L’aliment est produit et transporté dans le monde entier. Lorsqu'un produit alimentaire est contaminé au début de la chaîne de production alimentaire, les cas peuvent se propager sur une vaste zone géographique. Un système national de surveillance y compris les données de séquence des isolats offre la possibilité de suivre les différentes souches observées dans le pays et de détecter même de petits cas groupés qui se propagent à l'échelle nationale. De tels systèmes de surveillance en laboratoire basés sur les agents pathogènes sont développés pour Salmonella, L. monocytogenes, STEC et le virus de l'hépatite A aux Pays-Bas, ce qui a conduit à l'identification de plusieurs épidémies nationales qui, autrement, n'auraient pas été vues du tout ou n'auraient pas été détectées avant longtemps à un stade ultérieur. Un système de surveillance basé sur les isolats est actuellement développé pour Campylobacter, qui montre une incidence élevée stable ainsi qu'une charge de morbidité, indiquant que les efforts visant à réduire ce pathogène lors de la production primaire ou pendant la phase de manipulation et de transformation ne sont pas efficaces. L'identification de ces cas gtoupés nationaux augmente les possibilités d'études cas-témoins et de recherche des sources grâce auxquelles les sources potentielles peuvent être identifiées et éventuellement éliminées, réduisant ainsi la charge de morbidité. De plus, le système national actuellement en place offre également la possibilité de communiquer avec d'autres pays voisins pour déterminer si une épidémie est observée à l'échelle internationale.
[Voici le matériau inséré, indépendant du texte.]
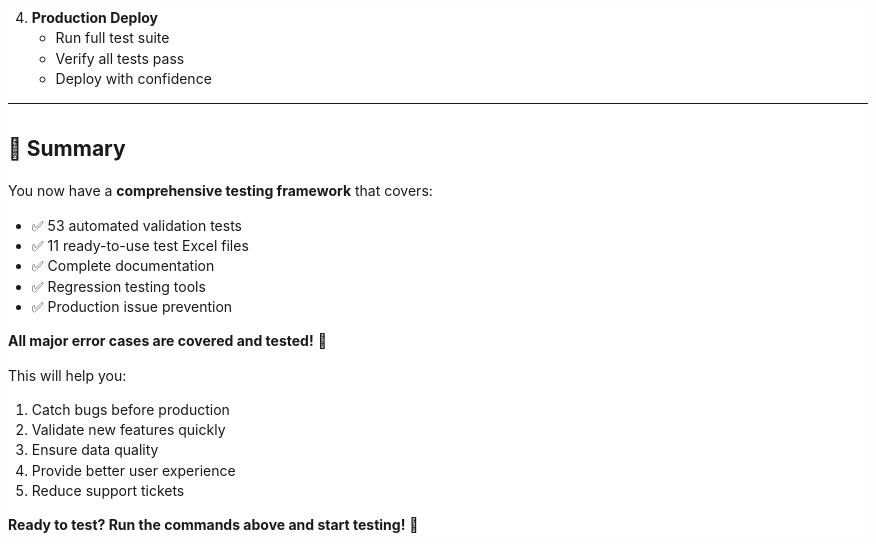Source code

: 4. **Production Deploy**
   - Run full test suite
   - Verify all tests pass
   - Deploy with confidence

---

## 🎉 Summary

You now have a **comprehensive testing framework** that covers:
- ✅ 53 automated validation tests
- ✅ 11 ready-to-use test Excel files
- ✅ Complete documentation
- ✅ Regression testing tools
- ✅ Production issue prevention

**All major error cases are covered and tested!** 🚀

This will help you:
1. Catch bugs before production
2. Validate new features quickly
3. Ensure data quality
4. Provide better user experience
5. Reduce support tickets

**Ready to test? Run the commands above and start testing!** 🎯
Dans certains cas, cela peut même conduire à une enquête conjointe, comme cela s'est produit avec plusieurs épidémies dans notre aperçu, par ex. STEC dans la laitue avec l'Islande. Salmonella Newport dans les germes de soja avec l'Allemagne et Salmonella Enteritidis dans les œufs dans le cadre d'une enquête européenne conjointe.

Conclusion
L'utilisation de différentes voies pour surveiller les épidémies d'origine alimentaire aide à mieux comprendre la survenue de ces épidémies. PHS enregistre les épidémies locales, les systèmes nationaux de surveillance spécifiques à une maladie détectent les épidémies dispersées sur une zone plus vaste et les citoyens signalent les épidémies qui, autrement, auraient été manquées. L'analyse de 12 années d'épidémies d'origine alimentaire révèle la persistance de ces épidémies aux Pays-Bas. Une multiplicité d'agents pathogènes peut provoquer des maladies via une vaste gamme de produits alimentaires, ce qui complique le contrôle et l'élimination des maladies d'origine alimentaire. La contamination pendant le processus de production, la consommation de produits crus et une mauvaise hygiène, manipulation, stockage et préparation sont les principaux facteurs sous-jacents qui pourraient être traités pour réduire le nombre d'épidémies d'origine alimentaire. Dans l'ensemble, norovirus, Salmonella et Campylobacter semblaient être les agents pathogènes les plus répandus liés aux épidémies d'origine alimentaire. De plus, des liens spécifiques ont été observés entre les agents pathogènes et les denrées alimentaires. Ces résultats guideront les futures enquêtes sur les épidémies afin de concentrer la recherche sur la source dans la mesure du possible.